Exercise directions ▸ Edit the listing below so that every "website" becomes "site" and all other text stays the same. Omit the pictures from your answer.

Saved entries ▸
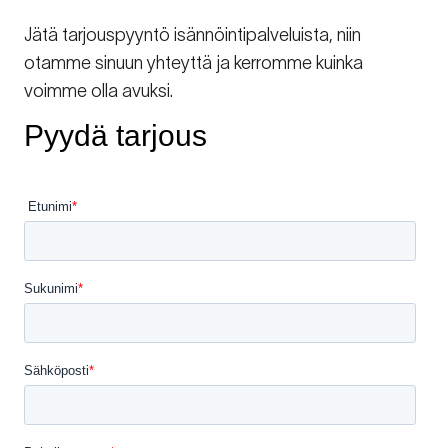
Jätä tarjouspyyntö isännöintipalveluista, niin
otamme sinuun yhteyttä ja kerromme kuinka
voimme olla avuksi.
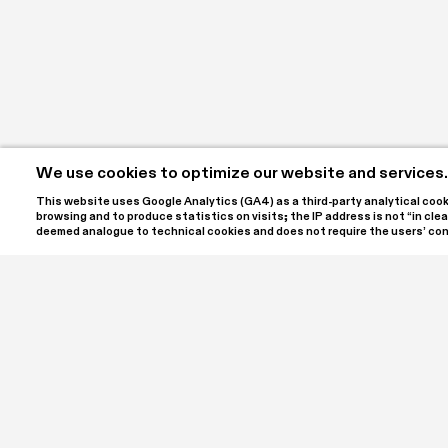
We use cookies to optimize our website and services.
This website uses Google Analytics (GA4) as a third-party analytical cookie
browsing and to produce statistics on visits; the IP address is not “in clear
Dancing for Yamamba
deemed analogue to technical cookies and does not require the users’ co
Nell'ambito di Indovina chi viene a 
incontri e performance a cura di 
Paterlini che trasforma SPA | Spaz
un luogo di dialogo tra linguaggi, 
sensibilità differenti, prende for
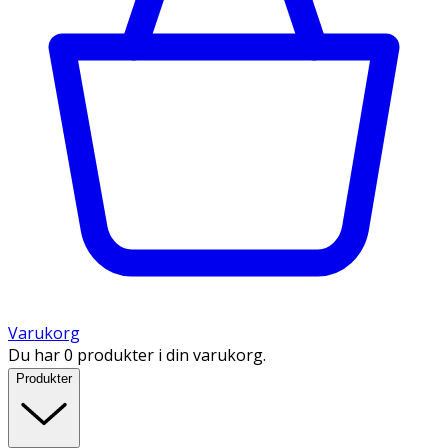
Varukorg
Du har 0 produkter i din varukorg.
Produkter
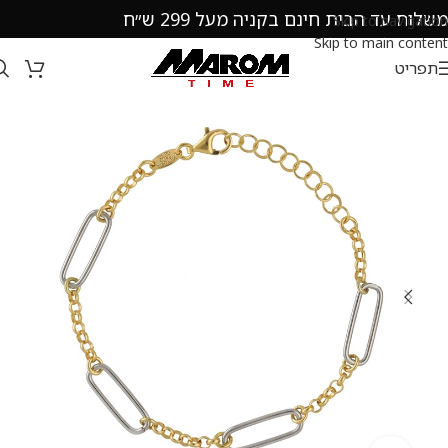
משלוח עד הבית חינם בקניה מעל 299 ש״ח
Skip to navigation
Skip to main content
תפריט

Written answer ▸
Jätä tarjouspyyntö isännöintipalveluista, niin
otamme sinuun yhteyttä ja kerromme kuinka
voimme olla avuksi.
We use cookies to optimize our site and services.
This site uses Google Analytics (GA4) as a third-party analytical cookie
browsing and to produce statistics on visits; the IP address is not “in clear
Dancing for Yamamba
deemed analogue to technical cookies and does not require the users’ co
Nell'ambito di Indovina chi viene a 
incontri e performance a cura di 
Paterlini che trasforma SPA | Spaz
un luogo di dialogo tra linguaggi, 
sensibilità differenti, prende for
Varukorg
Du har 0 produkter i din varukorg.
Produkter
משלוח עד הבית חינם בקניה מעל 299 ש״ח
Skip to navigation
Skip to main content
תפריט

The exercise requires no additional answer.